With three caps under his belt for his country, Rubin already has a strong connection to Team USA and particularly the Olympics. When asked what his favorite Olympic moment he watched while growing up in the U.S. Rubin took little time to deliberate before picking out his most memorable moment.
“Michael Phelps. When he won eight gold medals and seven of them were world records,” Rubin reminisced. “I still go back and actually last week I was watching videos of him, the video of all of his eight gold medals again. I get this feeling inside, of patriotism, when he wins the second and the seventh medal.
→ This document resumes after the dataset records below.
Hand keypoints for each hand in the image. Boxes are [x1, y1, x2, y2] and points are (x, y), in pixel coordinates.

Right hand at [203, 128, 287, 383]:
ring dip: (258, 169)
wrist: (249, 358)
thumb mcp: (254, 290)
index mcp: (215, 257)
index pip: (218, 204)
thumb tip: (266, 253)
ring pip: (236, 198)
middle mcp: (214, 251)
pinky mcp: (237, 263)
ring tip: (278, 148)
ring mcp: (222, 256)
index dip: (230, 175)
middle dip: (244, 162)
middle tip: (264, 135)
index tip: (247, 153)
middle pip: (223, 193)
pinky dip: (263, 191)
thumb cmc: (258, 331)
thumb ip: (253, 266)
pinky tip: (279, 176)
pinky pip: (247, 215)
The second medal is, I think, the relay race, and the French are talking smack before the race and then Lochte and the French guy are swimming and the commentator is saying ‘they won’t catch the French, I think USA is going to take Silver’ and then Lochte comes out of nowhere and beats him to the line. The fans go crazy and in the Summer Olympics, those moments are pretty crazy memories, especially that summer because Phelps was trying to break all the records and all the eyes were on him.”
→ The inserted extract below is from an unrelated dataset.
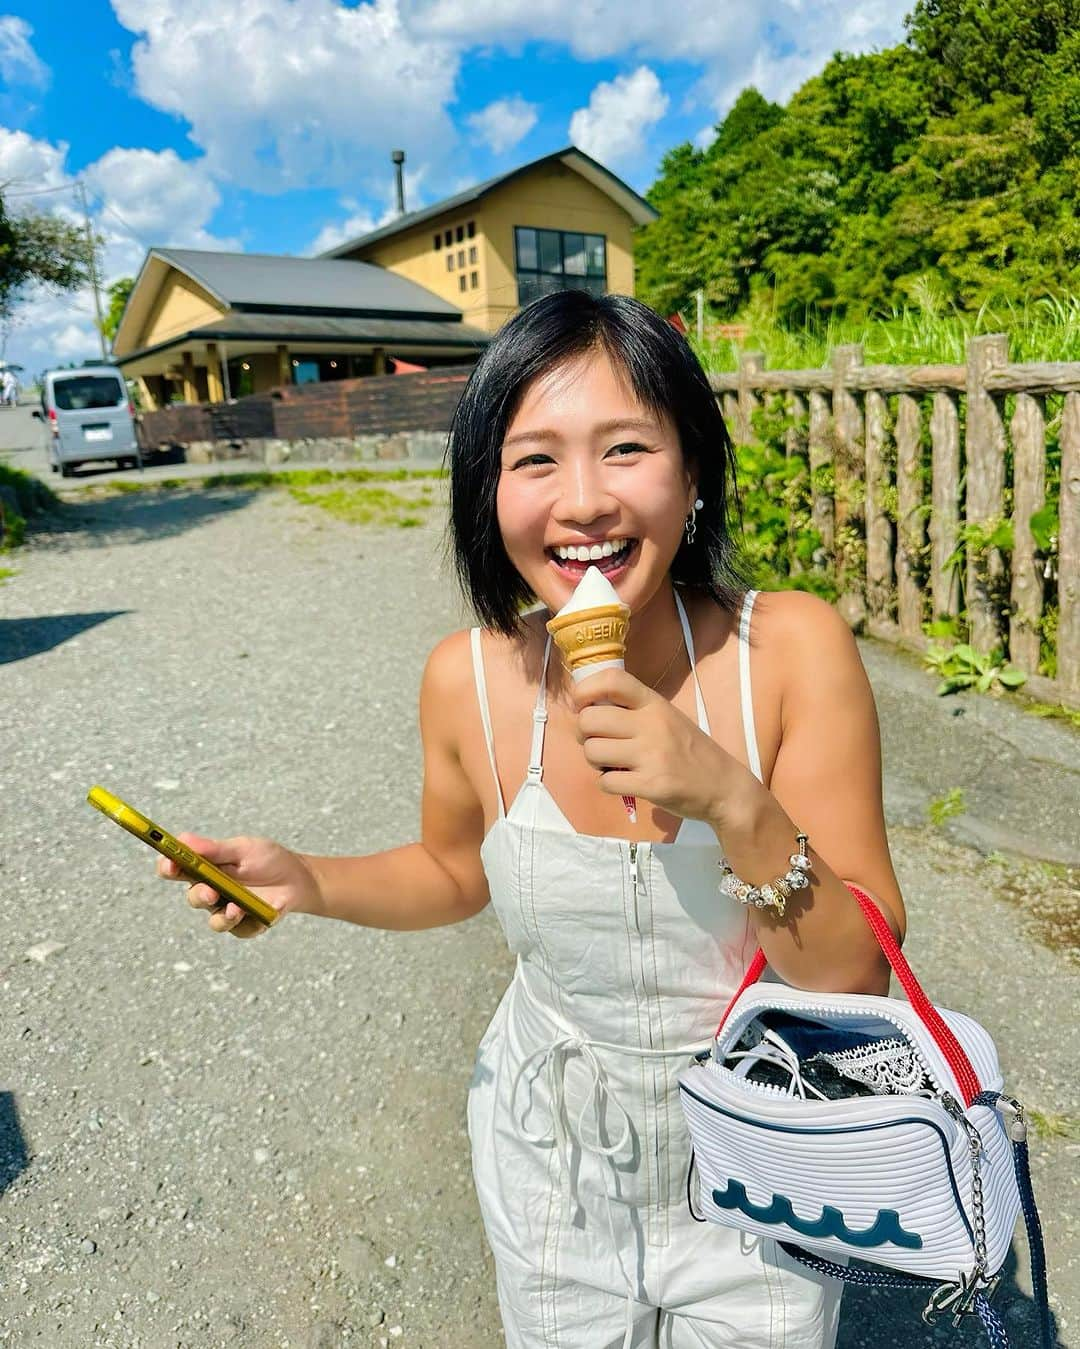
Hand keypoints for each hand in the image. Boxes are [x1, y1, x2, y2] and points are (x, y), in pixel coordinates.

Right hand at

How would Rubin fancy emulating those Olympic memories etched into his brain at Rio 2016 next summer?
“I’ve been to most tournaments with the youth teams apart from the U-17 World Cup and that’s a goal for sure,” Rubin said. “It would always be amazing to represent your country at the Olympics. There are so many memories and so much history. Hopefully as a team we can qualify first, that’s the main objective, and then hopefully as a team go to the Olympics and perform and try to win.”
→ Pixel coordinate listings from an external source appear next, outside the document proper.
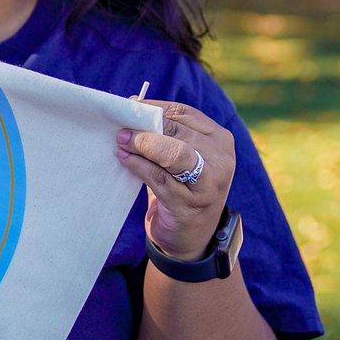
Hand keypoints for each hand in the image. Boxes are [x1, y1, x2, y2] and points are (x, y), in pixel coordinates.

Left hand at [116, 100, 234, 261]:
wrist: (190, 236)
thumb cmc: (181, 188)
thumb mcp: (181, 157)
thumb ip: (165, 133)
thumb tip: (133, 103)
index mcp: (220, 139)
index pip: (184, 113)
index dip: (153, 108)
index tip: (128, 106)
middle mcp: (220, 159)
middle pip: (176, 131)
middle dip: (144, 126)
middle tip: (119, 126)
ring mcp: (208, 183)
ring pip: (172, 153)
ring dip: (141, 144)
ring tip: (121, 141)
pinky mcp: (189, 204)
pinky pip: (159, 178)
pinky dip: (139, 166)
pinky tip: (125, 159)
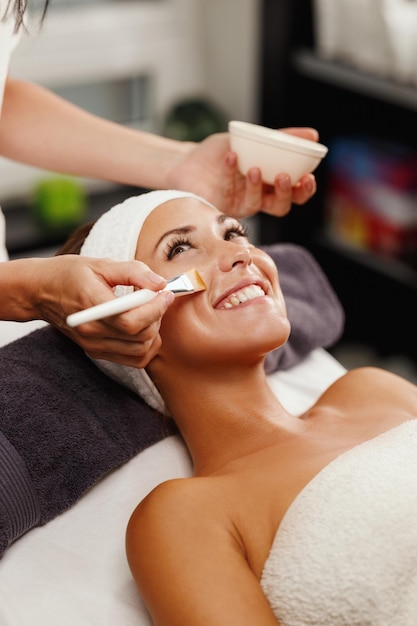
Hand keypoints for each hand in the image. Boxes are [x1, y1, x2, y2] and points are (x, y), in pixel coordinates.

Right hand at [34, 255, 174, 366]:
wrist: (40, 292)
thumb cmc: (69, 274)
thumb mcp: (100, 264)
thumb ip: (133, 272)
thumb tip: (159, 284)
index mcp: (91, 306)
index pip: (131, 320)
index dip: (155, 308)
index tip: (165, 293)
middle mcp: (91, 331)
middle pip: (139, 337)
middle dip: (157, 316)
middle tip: (157, 298)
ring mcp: (94, 345)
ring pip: (140, 352)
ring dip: (154, 332)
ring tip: (149, 311)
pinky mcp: (97, 352)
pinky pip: (133, 360)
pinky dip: (146, 346)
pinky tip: (144, 327)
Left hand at [169, 127, 317, 218]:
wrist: (188, 161)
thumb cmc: (222, 153)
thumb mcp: (253, 139)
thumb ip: (282, 138)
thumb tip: (313, 134)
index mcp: (270, 185)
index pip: (296, 194)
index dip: (305, 190)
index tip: (308, 177)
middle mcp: (258, 199)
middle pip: (281, 206)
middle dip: (286, 194)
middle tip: (284, 177)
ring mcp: (238, 205)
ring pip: (256, 205)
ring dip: (256, 187)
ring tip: (253, 168)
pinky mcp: (220, 206)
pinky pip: (228, 192)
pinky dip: (230, 172)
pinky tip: (231, 156)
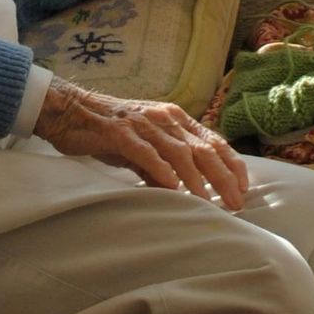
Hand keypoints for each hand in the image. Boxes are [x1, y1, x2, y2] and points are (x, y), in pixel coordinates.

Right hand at [37, 79, 249, 206]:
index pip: (213, 141)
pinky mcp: (120, 133)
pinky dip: (160, 169)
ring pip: (179, 152)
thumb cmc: (110, 131)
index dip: (231, 165)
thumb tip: (183, 192)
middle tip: (235, 203)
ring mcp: (143, 124)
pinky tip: (172, 186)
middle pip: (203, 148)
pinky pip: (145, 152)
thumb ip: (164, 166)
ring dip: (196, 179)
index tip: (243, 188)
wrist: (71, 111)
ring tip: (207, 202)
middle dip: (223, 177)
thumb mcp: (145, 147)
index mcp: (175, 118)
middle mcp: (165, 118)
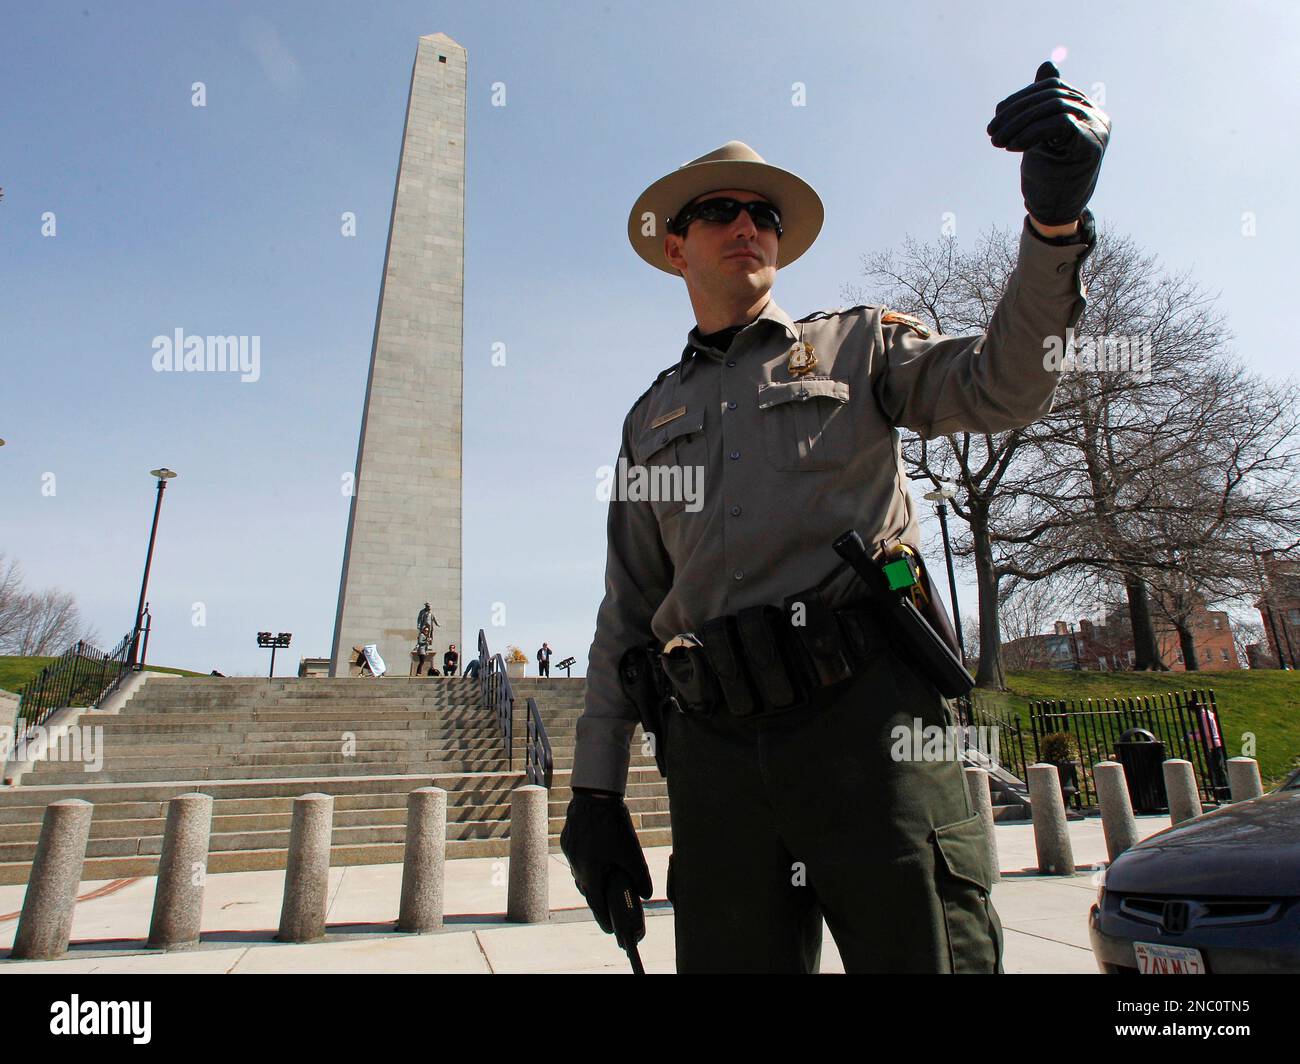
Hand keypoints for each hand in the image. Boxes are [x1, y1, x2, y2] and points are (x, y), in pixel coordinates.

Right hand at [559, 790, 652, 933]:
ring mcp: (569, 852)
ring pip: (580, 873)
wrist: (593, 795)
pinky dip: (586, 863)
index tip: (610, 930)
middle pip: (587, 890)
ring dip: (591, 881)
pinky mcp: (567, 839)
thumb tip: (646, 895)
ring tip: (603, 883)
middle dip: (598, 900)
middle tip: (608, 908)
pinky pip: (576, 858)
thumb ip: (640, 877)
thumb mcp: (632, 853)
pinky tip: (595, 858)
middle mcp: (576, 866)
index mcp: (590, 874)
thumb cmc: (613, 825)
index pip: (596, 905)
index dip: (604, 919)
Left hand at [987, 61, 1110, 226]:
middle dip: (1016, 112)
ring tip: (997, 142)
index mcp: (1085, 109)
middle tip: (992, 132)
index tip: (997, 116)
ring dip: (1019, 124)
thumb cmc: (1049, 172)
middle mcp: (1097, 115)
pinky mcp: (1091, 144)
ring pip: (1054, 107)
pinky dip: (1032, 132)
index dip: (1021, 99)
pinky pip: (1060, 123)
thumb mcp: (1041, 133)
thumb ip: (1043, 103)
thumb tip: (1048, 64)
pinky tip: (1013, 147)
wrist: (1057, 210)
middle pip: (1052, 95)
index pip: (1052, 88)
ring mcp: (1098, 128)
Right here, right now, Rubin is focused on making an impression in the USA’s final warmup game before Olympic qualifying as they face Qatar on Tuesday in Bury, England. Along with making a splash for his country, pushing on for his club and becoming the next American striker to make a name for himself in the Dutch Eredivisie, following on from Jozy Altidore and Aron Johannsson, is also his aim. After scoring three goals in 29 appearances for Utrecht during his debut season as a professional in 2014-15, Rubin is ready to impress
“Eventually I want to come in week in, week out and try score goals and goals and goals,” Rubin said. “It takes time. As you can see with Jozy and Aron, it takes time. And also it’s about confidence as well because once you score a couple of goals, your momentum starts to go. I am just waiting for my moment to play more this year, it has been a little bit hard this year with competition because our strikers are scoring. I am still young and learning from them. Every single time I get a moment to play I want to take advantage of it and to score goals for my team and everything is going to be fine. I continue to chip away and learn from these guys and train on the things I need to work on, then hopefully, the goals come.”
What are those goals and targets for the immediate future? As you’ve probably gathered by now, it’s all about one thing for the poacher from Oregon: goals, goals and more goals.
“I want to double what I did last year,” Rubin laughed. “So that’s six goals or more. If I go more then I will be happy. Hopefully I get more playing time and then continue to score goals. Last year I scored three, so I want double this year and if I score six this year, I want 12 next year… then 24. I always want double.”